▸ **To-do item**: Copy each line of the listing where the word "Letzte" can be found.

▸ **Data to use**:
------------------------------------------------------------------------

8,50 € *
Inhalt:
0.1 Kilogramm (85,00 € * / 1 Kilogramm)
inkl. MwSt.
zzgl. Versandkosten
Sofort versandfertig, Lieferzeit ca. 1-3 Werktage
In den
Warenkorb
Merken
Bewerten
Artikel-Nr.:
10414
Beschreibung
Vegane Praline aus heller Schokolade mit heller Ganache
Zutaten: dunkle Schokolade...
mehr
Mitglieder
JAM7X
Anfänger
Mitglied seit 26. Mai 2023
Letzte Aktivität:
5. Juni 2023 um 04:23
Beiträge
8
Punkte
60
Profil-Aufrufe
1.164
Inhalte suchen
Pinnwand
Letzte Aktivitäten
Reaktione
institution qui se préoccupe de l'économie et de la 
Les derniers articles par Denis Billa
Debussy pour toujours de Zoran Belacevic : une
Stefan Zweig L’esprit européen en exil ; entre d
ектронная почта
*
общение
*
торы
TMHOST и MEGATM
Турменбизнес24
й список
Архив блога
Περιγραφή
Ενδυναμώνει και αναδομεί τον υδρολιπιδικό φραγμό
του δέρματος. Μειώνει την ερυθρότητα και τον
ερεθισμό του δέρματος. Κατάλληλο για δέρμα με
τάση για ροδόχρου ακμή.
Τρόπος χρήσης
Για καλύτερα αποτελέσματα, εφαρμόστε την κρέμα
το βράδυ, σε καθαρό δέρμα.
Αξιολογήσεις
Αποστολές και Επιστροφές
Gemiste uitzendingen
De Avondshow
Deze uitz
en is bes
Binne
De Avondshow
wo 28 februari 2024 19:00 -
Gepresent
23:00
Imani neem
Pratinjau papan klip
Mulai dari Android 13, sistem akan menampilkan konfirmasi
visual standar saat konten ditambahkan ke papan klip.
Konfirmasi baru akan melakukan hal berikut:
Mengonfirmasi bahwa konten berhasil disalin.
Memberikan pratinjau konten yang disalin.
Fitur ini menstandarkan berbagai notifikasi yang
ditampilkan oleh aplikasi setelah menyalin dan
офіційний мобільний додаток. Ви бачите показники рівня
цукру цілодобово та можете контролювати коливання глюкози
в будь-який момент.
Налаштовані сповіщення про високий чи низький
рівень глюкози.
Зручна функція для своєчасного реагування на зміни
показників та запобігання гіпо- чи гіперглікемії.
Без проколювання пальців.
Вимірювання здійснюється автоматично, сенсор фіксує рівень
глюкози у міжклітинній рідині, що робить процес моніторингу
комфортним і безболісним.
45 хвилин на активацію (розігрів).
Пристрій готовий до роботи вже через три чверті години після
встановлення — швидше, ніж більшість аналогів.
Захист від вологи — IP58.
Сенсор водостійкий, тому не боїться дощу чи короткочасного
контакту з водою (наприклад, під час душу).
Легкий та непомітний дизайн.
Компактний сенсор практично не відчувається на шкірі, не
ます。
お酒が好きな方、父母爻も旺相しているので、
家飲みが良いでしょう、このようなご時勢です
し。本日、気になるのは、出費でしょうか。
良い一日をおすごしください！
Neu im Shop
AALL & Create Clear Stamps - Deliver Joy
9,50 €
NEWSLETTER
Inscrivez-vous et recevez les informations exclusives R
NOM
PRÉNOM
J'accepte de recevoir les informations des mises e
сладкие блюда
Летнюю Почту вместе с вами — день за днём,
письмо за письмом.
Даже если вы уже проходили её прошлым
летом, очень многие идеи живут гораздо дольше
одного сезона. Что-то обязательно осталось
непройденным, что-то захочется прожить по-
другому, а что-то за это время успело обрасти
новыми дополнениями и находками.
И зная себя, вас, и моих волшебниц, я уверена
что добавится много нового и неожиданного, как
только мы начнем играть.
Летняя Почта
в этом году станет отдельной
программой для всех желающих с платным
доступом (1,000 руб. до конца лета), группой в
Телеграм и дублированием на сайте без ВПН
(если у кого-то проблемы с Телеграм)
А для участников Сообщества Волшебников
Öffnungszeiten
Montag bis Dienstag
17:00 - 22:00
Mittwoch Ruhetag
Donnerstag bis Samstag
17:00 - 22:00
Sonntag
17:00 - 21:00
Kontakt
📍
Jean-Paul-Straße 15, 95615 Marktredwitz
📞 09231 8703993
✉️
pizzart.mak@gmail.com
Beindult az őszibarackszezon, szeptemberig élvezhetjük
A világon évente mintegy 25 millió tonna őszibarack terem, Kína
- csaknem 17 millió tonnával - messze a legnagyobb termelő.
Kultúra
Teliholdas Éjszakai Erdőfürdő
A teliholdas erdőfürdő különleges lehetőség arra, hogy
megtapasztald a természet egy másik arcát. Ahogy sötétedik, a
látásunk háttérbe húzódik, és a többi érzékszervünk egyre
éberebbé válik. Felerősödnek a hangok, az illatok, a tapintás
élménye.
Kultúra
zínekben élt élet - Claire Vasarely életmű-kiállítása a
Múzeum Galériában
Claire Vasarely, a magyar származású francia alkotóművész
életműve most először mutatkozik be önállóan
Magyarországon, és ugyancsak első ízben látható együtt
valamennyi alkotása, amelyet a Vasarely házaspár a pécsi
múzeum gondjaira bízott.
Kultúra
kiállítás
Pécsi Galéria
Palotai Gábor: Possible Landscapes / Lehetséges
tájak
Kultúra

------------------------------------------------------------------------

▸ **Your solution**:
Letzte Aktivität:
Letzte Aktivitäten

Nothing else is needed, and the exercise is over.